Same chart, one is just a little bit longer. I am reasonable familiar with the company if not the stock. Back in the early nineties a good friend of mine asked me to join him in selling the product. I declined on the grounds that I thought the business model resembled a Ponzi scheme or some form of multi-level merchandising. It was amazing how cult-like this guy reacted with almost the same indignation as you might get from Amish shunning. That was the end of that friendship.
After that the stock apparently dropped to about $4 (almost 90%), only to regain its lustre and climb to an incredible $140. Then it drops 50% supposedly on news that the Chinese are looking into this company’s operations. If you Google it you will find dozens of references to the effect that it is a Ponzi scheme, not the least of which are comments from Citron, a well known short selling outfit run by Andrew Left.

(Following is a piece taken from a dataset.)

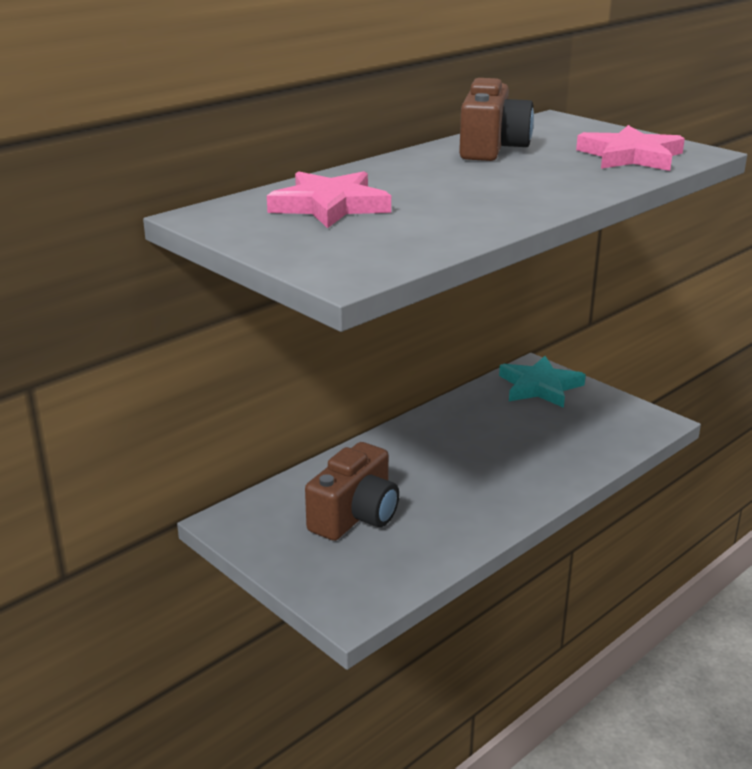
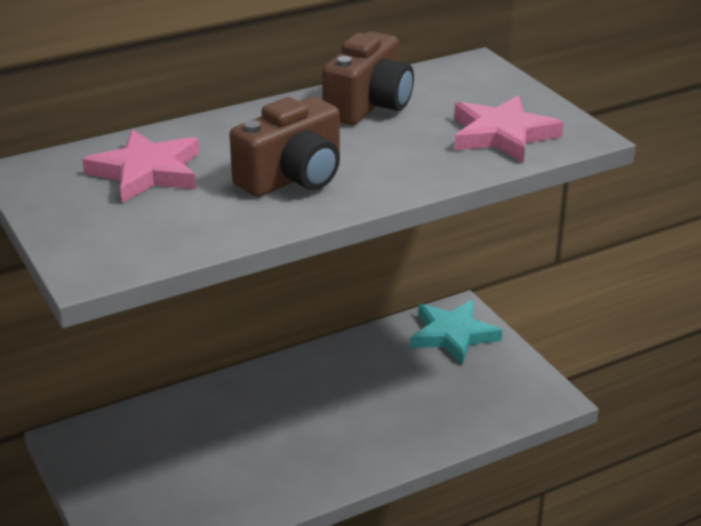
camera: 15 degrees right, 5 degrees up
(355, 516) = (186, 455): brown camera -> brown camera (293, 178)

The question now is why would anybody of a sane mind buy this stock at $139 knowing all that? Part of the answer can be found in how the financial industry slices and dices all the information to come up with a warm recommendation. Here is one from the Globe and Mail.
NUS is number 15 out of 20 using this particular filter which compares the company metrics to itself at an earlier date which essentially assures that the stock is more attractive as it climbs more parabolically. The other part is that a ponzi scheme is entirely dependent on growth and can continue almost forever un till some exogenous factor throws the proverbial monkey wrench in the wheels, in this case the Chinese investigation. That NUS’ performance has not raised eyebrows is in no small way explained by the fact that, when you think about it, the entire market has become an immense Ponzi scheme orchestrated by none other than the Federal Reserve. Should Janet Yellen drop the baton for whatever reason, NUS may just be telling us what to expect. Our target for NUS using EW would be the 4th wave of previous degree, about $30. That is a minimum.